- New York’s electronics manufacturers are mandated to manage and finance e-waste collection and recycling programs, but much of the cost is falling back on municipalities because of a statewide e-waste law, say government officials. Westchester County alone will likely contribute $1.2 million to maintain e-waste removal efforts in its region in 2016, as reported in Environmental Leader.
- Problems tied to the issue discussed at a recent hearing include the high cost to recycle cathode ray tubes (CRT) due to their lead and CRT’s poor marketability. What's further taxing municipalities is that the state law helps manufacturers provide free recycling with mail-back programs.
- New York’s Association of Counties is calling on the state’s Department of Environmental Conservation (DEC) to require manufacturers to pay into e-waste recycling, year-round, according to the AP. Eugene Leff of DEC said the agency plans to develop regulations and subsidize reimbursements to municipalities for some of what they have paid into e-waste recycling so far.
E-waste is one of the fastest growing waste types in the U.S., and globally the market is projected to grow to $5.04 billion by 2020. But electronics are not cheap to process.

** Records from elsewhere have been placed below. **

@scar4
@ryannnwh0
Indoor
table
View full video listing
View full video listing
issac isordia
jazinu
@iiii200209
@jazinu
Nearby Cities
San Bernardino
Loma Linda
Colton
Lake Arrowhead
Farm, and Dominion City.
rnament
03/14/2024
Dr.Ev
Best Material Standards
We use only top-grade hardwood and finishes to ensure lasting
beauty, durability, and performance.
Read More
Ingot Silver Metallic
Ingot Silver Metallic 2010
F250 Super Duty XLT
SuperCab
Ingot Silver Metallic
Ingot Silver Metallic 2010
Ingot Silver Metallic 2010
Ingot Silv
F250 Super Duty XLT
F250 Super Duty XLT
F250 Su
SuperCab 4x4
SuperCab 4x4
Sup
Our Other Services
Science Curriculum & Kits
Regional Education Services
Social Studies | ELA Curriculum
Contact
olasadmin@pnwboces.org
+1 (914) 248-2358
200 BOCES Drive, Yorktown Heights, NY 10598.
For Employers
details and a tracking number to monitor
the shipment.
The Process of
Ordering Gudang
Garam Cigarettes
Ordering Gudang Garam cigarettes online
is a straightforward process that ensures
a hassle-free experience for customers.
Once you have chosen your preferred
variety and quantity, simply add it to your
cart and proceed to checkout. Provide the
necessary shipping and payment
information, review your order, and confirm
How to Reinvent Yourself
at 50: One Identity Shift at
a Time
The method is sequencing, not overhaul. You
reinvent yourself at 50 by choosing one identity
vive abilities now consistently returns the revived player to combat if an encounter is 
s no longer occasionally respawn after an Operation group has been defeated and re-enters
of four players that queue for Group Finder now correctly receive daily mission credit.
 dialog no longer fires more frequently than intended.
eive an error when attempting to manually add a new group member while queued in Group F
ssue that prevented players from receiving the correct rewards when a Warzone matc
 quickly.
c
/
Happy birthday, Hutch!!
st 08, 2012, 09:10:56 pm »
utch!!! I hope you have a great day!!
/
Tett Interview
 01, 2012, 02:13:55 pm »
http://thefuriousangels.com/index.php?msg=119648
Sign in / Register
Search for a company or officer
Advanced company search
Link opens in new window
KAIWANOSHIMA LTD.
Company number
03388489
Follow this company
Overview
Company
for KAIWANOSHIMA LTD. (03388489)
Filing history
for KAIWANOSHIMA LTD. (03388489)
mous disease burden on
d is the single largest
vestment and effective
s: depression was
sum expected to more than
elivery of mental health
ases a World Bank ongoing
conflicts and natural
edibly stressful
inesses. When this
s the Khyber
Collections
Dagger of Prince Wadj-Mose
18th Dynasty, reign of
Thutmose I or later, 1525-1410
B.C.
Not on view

Compounding the problem is illegal dumping and the fact that manufacturers have incentives that enable them to shirk some of the cost.
The accumulating supply of CRT is not helping municipalities to keep up. When New York’s e-waste law was being developed, authorities underestimated the volume of this difficult- and expensive-to-recycle material, said Stephen Acquario, executive director of the New York State Association of Counties.
"This raises serious problems since the act only requires manufacturers to collect a certain volume of e-waste each year based on faulty estimates," he said. "Once the goal is met, manufacturers have little incentive to pay e-waste recyclers for additional material."
Meanwhile, Delaware County projects it will foot a $90,000 bill to properly dispose of e-waste in general. Cattaraugus and Niagara Counties each invested $60,000 in 2015. And Madison County pays $33,000 a year.